Make sure you are thorough in your research. Find out if you need a business license, child care provider license or if there are other regulations you need to adhere to. Learn how your new venture will affect your taxes. (If you are self-employed, do you need to pay your income tax quarterly to avoid penalties? What qualifies as a tax deduction for a home business: mileage, utilities, home office space, education, and equipment?) Don’t be afraid to reach out to someone currently in the profession you are interested in pursuing. They may be able to help you save some money and time since they’ve already been where you’re headed. I asked a medical transcriptionist if she had any recommendations for places to purchase the equipment. Her recommendation led me to find my equipment at half price.
Research your expenses and child care
There are three other important factors to research:
- Your household expenses —Are you able to cut expenses to save money? This may allow you to look for part-time work instead of full time or to take a slightly lower salary to get you started.
- Your work/parent schedule — You’ll need to have a planned schedule of the pockets of time you can work and when you can actively be mom — and the kids well supervised during both times. Try working before the kids get up, during naps and after they are in bed. If you need more work time than that, set them up to color or do a craft near your workstation so you can supervise them while being productive.
- Your plan for day care — Even if your reason for working from home is to be able to raise your children, you are still working and kids don’t always stick to their schedules. Create a backup plan for the days the kids won’t allow you to work. Consider registering your littles for preschool for a few hours in the morning, hiring a local teen to babysit them after school, or finding another parent in the same situation and swapping babysitting duties so you both have uninterrupted work time.
Plan your next steps
After researching my options for medical transcription programs, certifications needed, course pricing and financial aid possibilities I started to make a plan. I attended medical transcription course classes at the local adult learning center a couple of nights a week for about a year while still working full time.

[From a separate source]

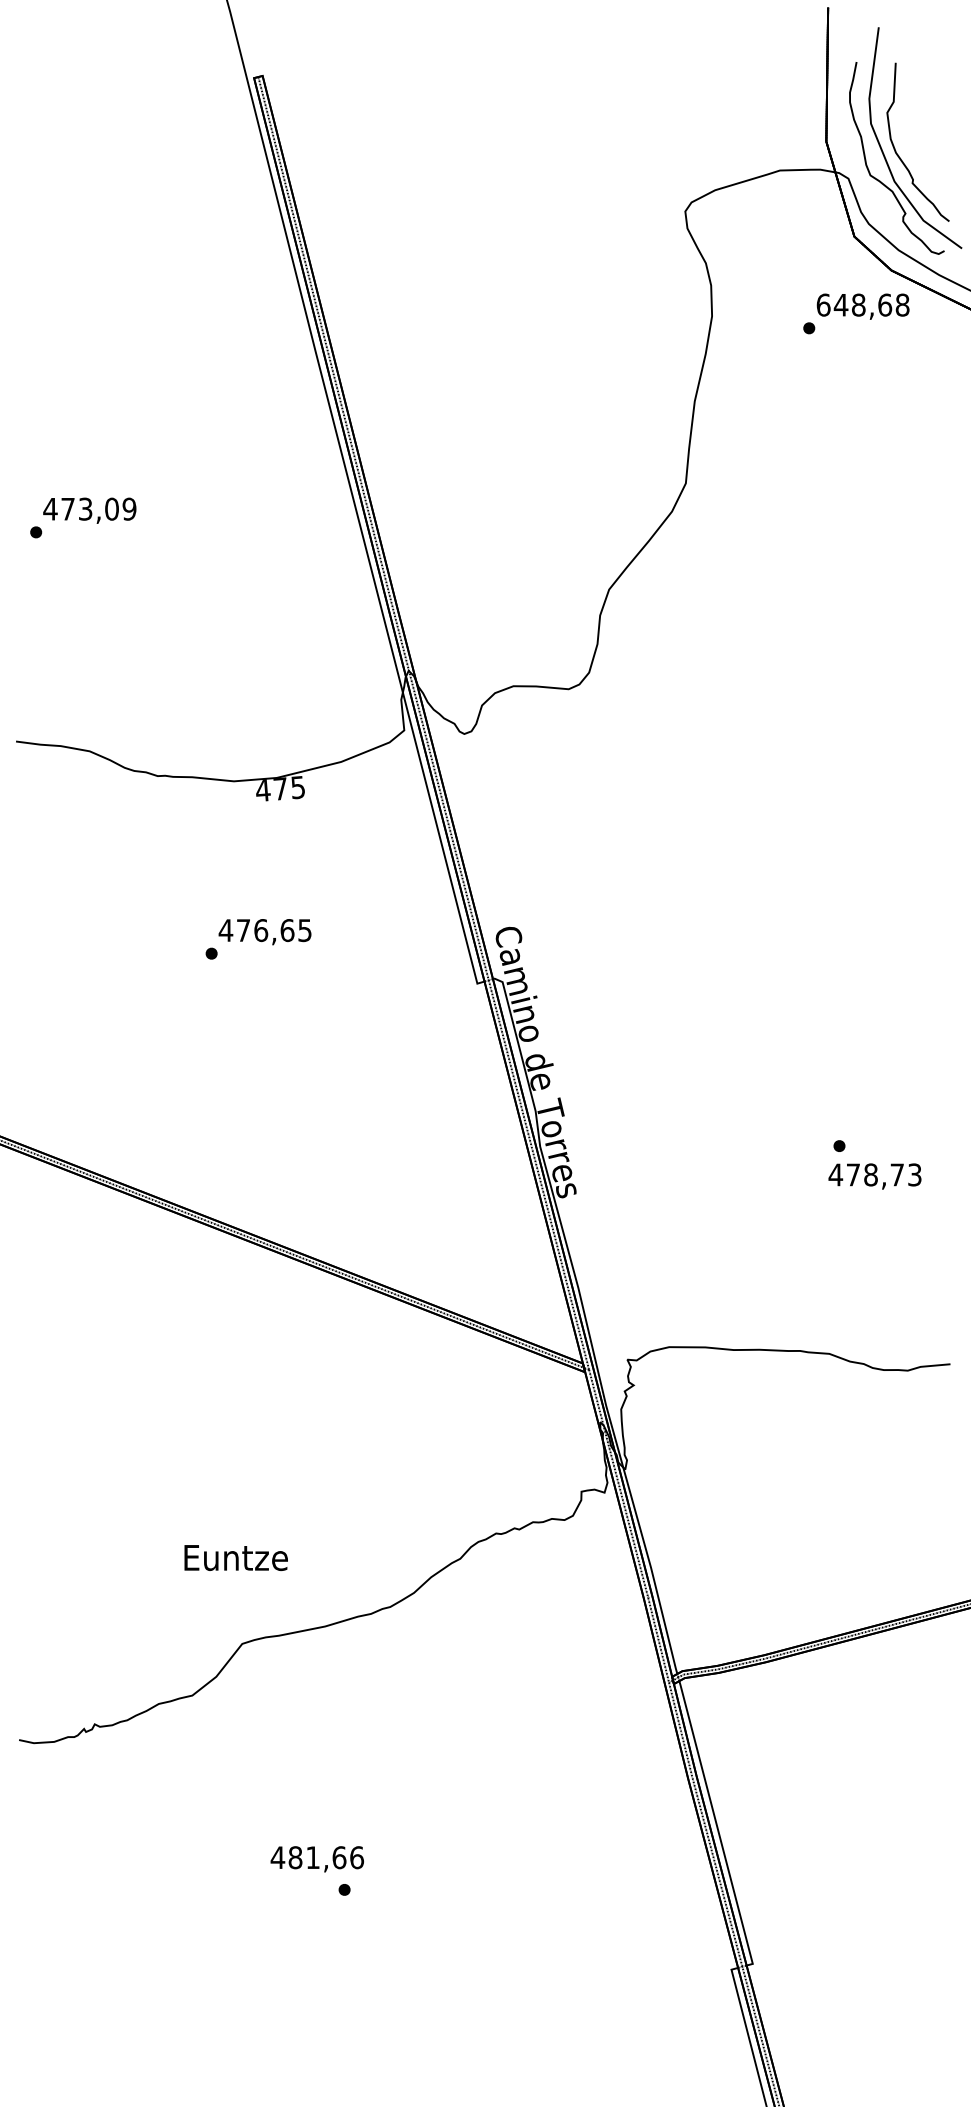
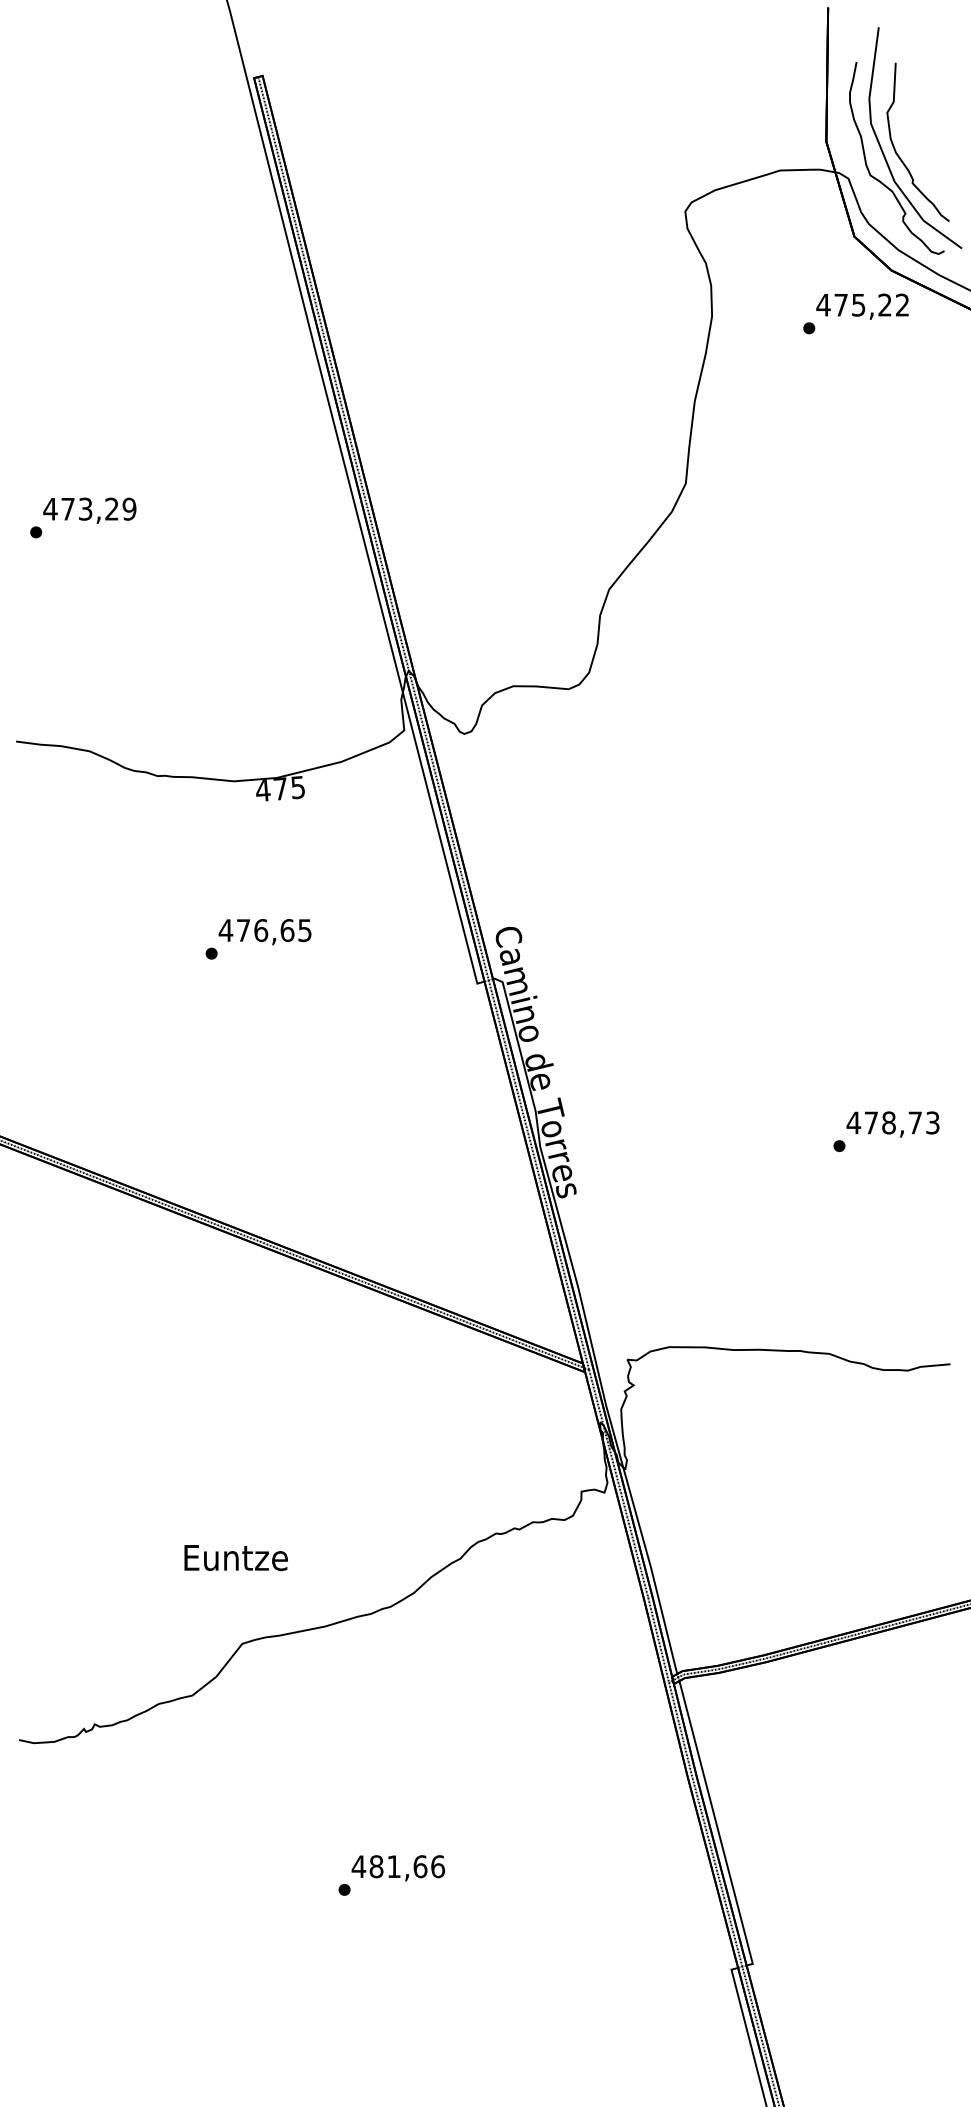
text at (862, 304): 648,68 -> 475,22
text at (111, 508): 473,09 -> 473,29
text at (874, 1176) position: (874, 1176) -> (892, 1124)
text at (316, 1859) position: (316, 1859) -> (397, 1868)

Remember to include the job search process in your plan, as it can sometimes take a while before you can go full time with the at-home position. Look for companies that cater to mobile careers and military spouses. The Military Spouse Employment Partnership, or MSEP, is a great resource for finding companies committed to hiring military spouses, and some of them offer remote work.
Network
Making an effort to get to know your classmates, instructors, professors and professionals in your chosen field can be the difference between a long job search and a short one. I was able to find a subcontracting position as soon as I completed the medical transcription program through networking. A fellow student connected me with a contractor, and my instructor provided a reference letter.
Network with friends, at PTA functions, on the sidelines at your kids sporting event, with other military spouses and everywhere you go. Let people know what you are working toward, because you never know who might have the connection you are seeking.
Seize the moments and make it happen
I was due to deliver my second child in three months when I completed the medical transcription program and landed my subcontracting job. I continued to work full time at my day job and worked part time from home, doing transcription work at night up until my son was born. I took a couple of weeks off to recover and started working transcription from home, full time at that point.
Working from home while raising children can be challenging, but I found the rewards to be worth the work. It taught me to seize the small moments in life and work them for all they’re worth, whether that means being productive on the job while your little one naps nearby or being completely zoned in to playing with your children when they are awake. There’s a lot of shifting gears and swapping hats in this combined role, but you’re a milspouse and you’ve already been doing that. If working from home is the life you want, seize it and make it happen.